Action: Try different additions to your water.
Filter your water.
This is last on my list because I’m living in Germany and there you can drink the water straight from the tap. If you are living in a country where there’s chlorine added to the water, I would suggest you filter the water beforehand. Although it’s not proven yet, but chlorine is associated with an increased risk of cancer. Don’t take your chances and get a filter. Filtered water also tastes better so you’re likely to drink more. Being able to drink from the tap is also making things easier, which is important for building this habit.
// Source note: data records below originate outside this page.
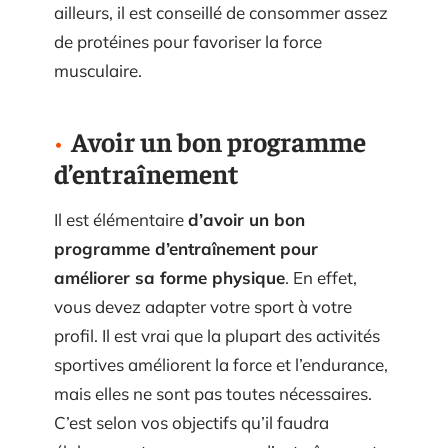
ailleurs, il est conseillé de consommer assez
de protéines pour favoriser la force
musculaire.
Avoir un bon programme
d’entraînement
Il est élémentaire
d’avoir un bon
programme d’entraînement pour
améliorer sa forme physique
. En effet,
vous devez adapter votre sport à votre
profil. Il est vrai que la plupart des activités
sportives améliorent la force et l’endurance,
mais elles ne sont pas toutes nécessaires.
C’est selon vos objectifs qu’il faudra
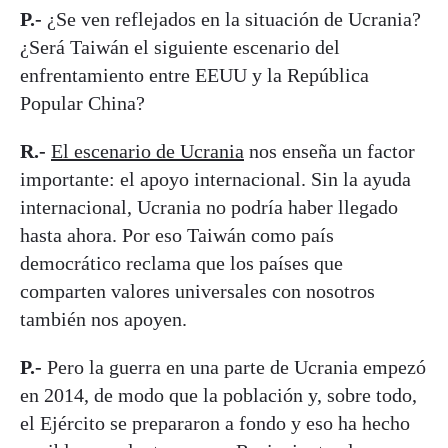
P.-
¿Se ven reflejados en la situación de Ucrania?
¿Será Taiwán el siguiente escenario del
enfrentamiento entre EEUU y la República
Popular China?
R.-
El escenario de Ucrania
nos enseña un factor
importante: el apoyo internacional. Sin la ayuda
internacional, Ucrania no podría haber llegado
hasta ahora. Por eso Taiwán como país
democrático reclama que los países que
comparten valores universales con nosotros
también nos apoyen.
P.-
Pero la guerra en una parte de Ucrania empezó
en 2014, de modo que la población y, sobre todo,
el Ejército se prepararon a fondo y eso ha hecho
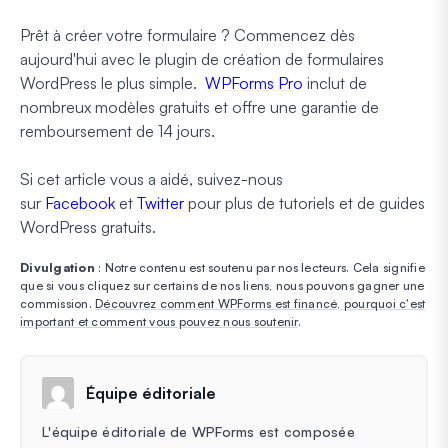
Prêt à créer votre formulaire ? Commencez dès
aujourd'hui avec le plugin de création de formulaires
WordPress le plus simple.
WPForms Pro
inclut de
nombreux modèles gratuits et offre une garantie de
remboursement de 14 jours.
Si cet article vous a aidé, suivez-nous
sur
Facebook
et
Twitter
pour plus de tutoriels et de guides
WordPress gratuits.
Divulgation
: Notre contenu est soutenu par nos lecteurs. Cela signifie
que si vous cliquez sur certains de nos liens, nous pouvons gagner une
commission.
Découvrez comment WPForms est financé, pourquoi c'est
important et comment vous pouvez nous soutenir
.
Équipe éditoriale
L'équipe éditoriale de WPForms est composée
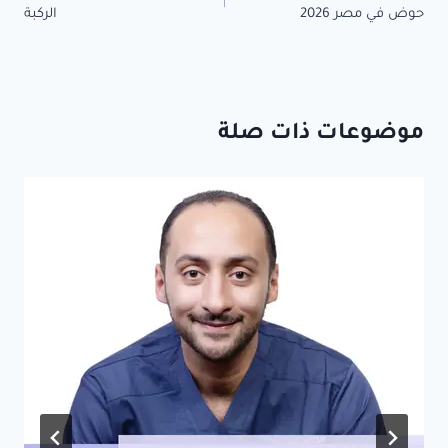
المقالات
حوض في مصر 2026
الركبة
موضوعات ذات صلة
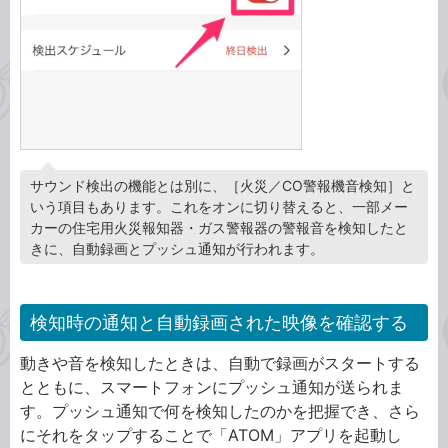
サウンド検出の機能とは別に、［火災／CO警報機音検知］と
いう項目もあります。これをオンに切り替えると、一部メー
カーの住宅用火災報知器・ガス警報器の警報音を検知したと
きに、自動録画とプッシュ通知が行われます。
検知時の通知と自動録画された映像を確認する
動きや音を検知したときは、自動で録画がスタートする
とともに、スマートフォンにプッシュ通知が送られま
す。プッシュ通知で何を検知したのかを把握でき、さら
にそれをタップすることで「ATOM」アプリを起動し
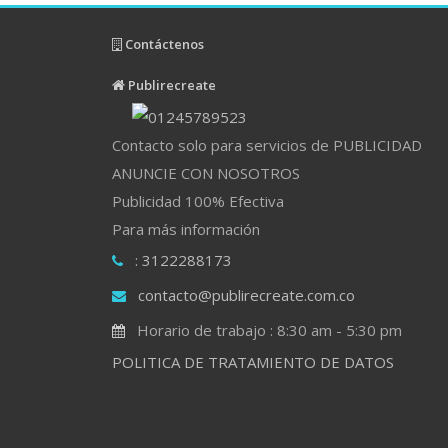
Contáctenos
Publirecreate
Contacto solo para servicios de PUBLICIDAD
ANUNCIE CON NOSOTROS
Publicidad 100% Efectiva
Para más información
: 3122288173
contacto@publirecreate.com.co
Horario de trabajo : 8:30 am - 5:30 pm
POLITICA DE TRATAMIENTO DE DATOS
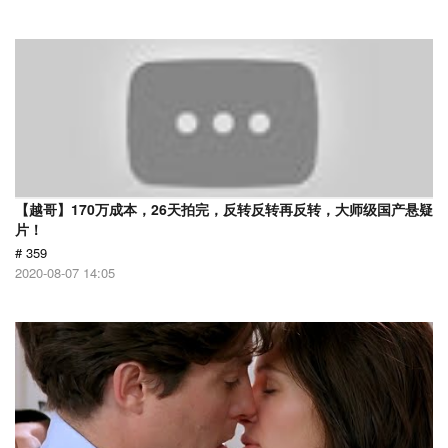
【越哥】170万成本，26天拍完，反转反转再反转，大师级国产悬疑
片！
# 359
2020-08-07 14:05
Action: Filter your water.
Interesting tools for your water intake.
This is just an addition to this article because I stumbled upon some interesting gadgets during my research for this article.
A plain old pitcher.
In case, you’re having trouble with tracking your water intake you could get a pitcher and fill it up in the morning. It should be big enough to hold all the water you need for the day, so you don’t need to refill it. Every morning fill it up and use it to fill your glasses. This works only if you use one pitcher for one person.
I don’t own one of these, but I think there are interesting especially if you want to infuse your water with fruits or vegetables. You can find several of those in amazon. If you have one let other people know what you think of them.
You can think of this as a Pitcher 2.0. It’s a water bottle that tracks your water intake on your phone. I don’t own any of these, but it’s an interesting concept as well.
There are several mobile apps you can use to track your water intake. For me, those do not work because I find it draining to add every glass of water to the app, but maybe they’ll work for you.
Remember, you don’t need any of these tools to increase your water intake and get the health benefits, they just might be helpful to some of you.
I hope you enjoyed this guide on water and I hope I could convince you to drink more water, as well as to give you helpful tips and tricks and how you can do that.
Remember: Change your environment to favour your healthy choices.